─── Passage provided

CnrLwlss/quad_immuno

Software for quadruple immunofluorescence histochemistry from Wellcome Centre for Mitochondrial Research, Newcastle, UK

Quadruple Immuno Analyser

Software for quadruple immunofluorescence analysis developed at the Wellcome Centre for Mitochondrial Research, Newcastle, UK by John Grady, with contributions from Amy Vincent.

The latest version is v3.6: source code is here.

This Quadruple Immuno Analyser cell segmentation software was first published by Ahmed et al. (2017). The statistical analysis and use of z-scores was first published by Rocha et al. (2015).

Capture raw microscopy data, following the method presented by Ahmed et al. (2017) and stitch images in ZEN. Install Quadruple Immuno Analyser image analysis software and use it to analyse raw microscopy image data. Image analysis results in a merged.csv file of all the data. This file can be uploaded to immuno interactive statistical analysis website.

Using Quadruple Immuno Analyser image analysis software

Installation

Quadruple Immuno Analyser requires Matlab version 2015a to run.

Image analysis

1. Before you start images should be named [Sample name] OXPHOS or [Sample name] NPC and placed in the same folder.
2. When opened Quadruple Immuno Analyser will appear as a small window. Under batch processing in the top right hand corner click set folder (Quadruple Immuno Analyser window no.6) and navigate to the folder containing the images and select this folder. A pop-up window with ask if you want to scan the images. If this is the start of your analysis select yes. If you are reopening previous analysis select no. Scanning on images may take a few hours depending on their size and the number of files.

3. Once scanning has finished the first image will open. Select the channel for laminin only (Quadruple Immuno Analyser window no.5).
4. The parameters section can be used to adjust the segmentation parameters. Area (Quadruple Immuno Analyser window no.3) is used to set the minimum and maximum area of a cell to be included and threshold (Quadruple Immuno Analyser window no.2) will alter the sensitivity of the automatic segmentation. If you click update (Quadruple Immuno Analyser window no.4) the automatic segmentation will update. Alter the parameters to get the best and most accurate image segmentation.

──────

What you will do:
Answer these questions about the Quadruple Immuno Analyser page above:
(a) Which version of Matlab does the software need to run?
(b) What is the name of the file that image analysis produces?
(c) Who first published the statistical analysis and use of z-scores?
The lines below come from a different source than the page above.

─── Excerpted data

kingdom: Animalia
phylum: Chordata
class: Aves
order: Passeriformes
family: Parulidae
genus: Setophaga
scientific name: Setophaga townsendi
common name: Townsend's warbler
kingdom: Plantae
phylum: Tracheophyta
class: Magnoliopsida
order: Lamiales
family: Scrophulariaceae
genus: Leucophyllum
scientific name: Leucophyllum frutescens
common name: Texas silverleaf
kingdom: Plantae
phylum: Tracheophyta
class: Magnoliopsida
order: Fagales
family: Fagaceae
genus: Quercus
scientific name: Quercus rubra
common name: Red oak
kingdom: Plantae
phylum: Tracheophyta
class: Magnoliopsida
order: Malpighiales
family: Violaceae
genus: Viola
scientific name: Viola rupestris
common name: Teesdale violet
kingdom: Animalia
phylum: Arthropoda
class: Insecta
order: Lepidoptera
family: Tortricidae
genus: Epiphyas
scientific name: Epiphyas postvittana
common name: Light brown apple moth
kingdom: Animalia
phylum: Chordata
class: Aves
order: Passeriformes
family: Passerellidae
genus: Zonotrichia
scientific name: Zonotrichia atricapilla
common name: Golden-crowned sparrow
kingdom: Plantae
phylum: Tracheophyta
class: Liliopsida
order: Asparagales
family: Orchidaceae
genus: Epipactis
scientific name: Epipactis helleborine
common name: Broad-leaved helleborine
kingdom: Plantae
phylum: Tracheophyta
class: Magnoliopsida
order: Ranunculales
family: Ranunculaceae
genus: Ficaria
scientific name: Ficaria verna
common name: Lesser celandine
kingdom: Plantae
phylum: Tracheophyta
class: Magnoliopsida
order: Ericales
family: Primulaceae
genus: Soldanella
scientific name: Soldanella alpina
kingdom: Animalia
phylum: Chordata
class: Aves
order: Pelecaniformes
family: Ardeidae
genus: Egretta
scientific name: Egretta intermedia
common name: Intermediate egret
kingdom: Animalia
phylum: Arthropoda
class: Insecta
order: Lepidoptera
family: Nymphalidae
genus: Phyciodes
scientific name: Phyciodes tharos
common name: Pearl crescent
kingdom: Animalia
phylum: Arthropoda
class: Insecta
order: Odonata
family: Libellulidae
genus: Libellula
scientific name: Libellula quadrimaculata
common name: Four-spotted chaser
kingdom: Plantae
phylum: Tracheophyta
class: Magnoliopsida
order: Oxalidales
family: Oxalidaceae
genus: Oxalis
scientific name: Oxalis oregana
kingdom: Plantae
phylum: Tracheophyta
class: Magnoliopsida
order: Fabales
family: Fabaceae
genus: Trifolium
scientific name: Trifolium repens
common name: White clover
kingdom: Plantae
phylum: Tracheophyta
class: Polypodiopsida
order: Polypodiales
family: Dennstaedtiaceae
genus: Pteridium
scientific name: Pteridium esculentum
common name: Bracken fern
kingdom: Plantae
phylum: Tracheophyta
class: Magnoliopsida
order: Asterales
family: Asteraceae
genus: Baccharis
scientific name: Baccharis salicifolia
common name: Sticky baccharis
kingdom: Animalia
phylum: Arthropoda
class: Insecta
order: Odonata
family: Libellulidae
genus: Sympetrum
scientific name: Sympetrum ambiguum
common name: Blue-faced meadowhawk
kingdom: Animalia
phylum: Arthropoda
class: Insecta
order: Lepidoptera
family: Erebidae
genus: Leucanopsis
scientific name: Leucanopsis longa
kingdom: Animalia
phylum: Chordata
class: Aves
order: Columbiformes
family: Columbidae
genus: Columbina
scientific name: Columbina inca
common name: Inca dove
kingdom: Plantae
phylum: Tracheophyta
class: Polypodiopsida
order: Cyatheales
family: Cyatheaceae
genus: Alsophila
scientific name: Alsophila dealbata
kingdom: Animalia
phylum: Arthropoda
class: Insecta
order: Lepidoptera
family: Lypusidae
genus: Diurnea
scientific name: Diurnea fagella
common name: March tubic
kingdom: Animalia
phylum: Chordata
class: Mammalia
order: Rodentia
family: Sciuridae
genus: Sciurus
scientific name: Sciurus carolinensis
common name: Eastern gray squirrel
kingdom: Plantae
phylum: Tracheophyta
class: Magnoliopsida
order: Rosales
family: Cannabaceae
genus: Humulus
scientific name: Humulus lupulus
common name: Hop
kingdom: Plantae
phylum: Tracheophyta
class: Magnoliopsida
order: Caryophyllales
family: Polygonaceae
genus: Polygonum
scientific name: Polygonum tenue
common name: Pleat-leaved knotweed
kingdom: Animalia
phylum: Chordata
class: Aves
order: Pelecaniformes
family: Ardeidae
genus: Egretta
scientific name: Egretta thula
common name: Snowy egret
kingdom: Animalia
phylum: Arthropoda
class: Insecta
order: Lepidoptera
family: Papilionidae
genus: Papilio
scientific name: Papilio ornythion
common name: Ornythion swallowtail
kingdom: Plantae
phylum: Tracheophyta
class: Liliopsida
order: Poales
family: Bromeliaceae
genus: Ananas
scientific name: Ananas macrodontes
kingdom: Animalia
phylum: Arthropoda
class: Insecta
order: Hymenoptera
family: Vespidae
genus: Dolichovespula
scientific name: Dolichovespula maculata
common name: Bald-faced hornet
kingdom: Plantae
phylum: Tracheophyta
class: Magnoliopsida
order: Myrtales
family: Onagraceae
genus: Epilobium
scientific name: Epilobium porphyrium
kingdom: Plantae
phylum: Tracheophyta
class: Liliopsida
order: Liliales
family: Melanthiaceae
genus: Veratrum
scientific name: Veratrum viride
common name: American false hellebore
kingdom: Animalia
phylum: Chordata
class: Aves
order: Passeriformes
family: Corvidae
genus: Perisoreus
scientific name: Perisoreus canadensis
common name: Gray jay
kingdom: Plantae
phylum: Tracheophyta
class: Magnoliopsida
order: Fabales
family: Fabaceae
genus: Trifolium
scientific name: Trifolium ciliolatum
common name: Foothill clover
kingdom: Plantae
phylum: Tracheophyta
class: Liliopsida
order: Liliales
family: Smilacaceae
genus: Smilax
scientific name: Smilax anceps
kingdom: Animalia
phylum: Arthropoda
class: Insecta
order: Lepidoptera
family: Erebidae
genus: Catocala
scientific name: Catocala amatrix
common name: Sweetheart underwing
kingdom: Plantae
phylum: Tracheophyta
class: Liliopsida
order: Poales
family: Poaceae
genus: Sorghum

──────

Answer space:
(a) Matlab version 2015a
(b) merged.csv
(c) Rocha et al. (2015)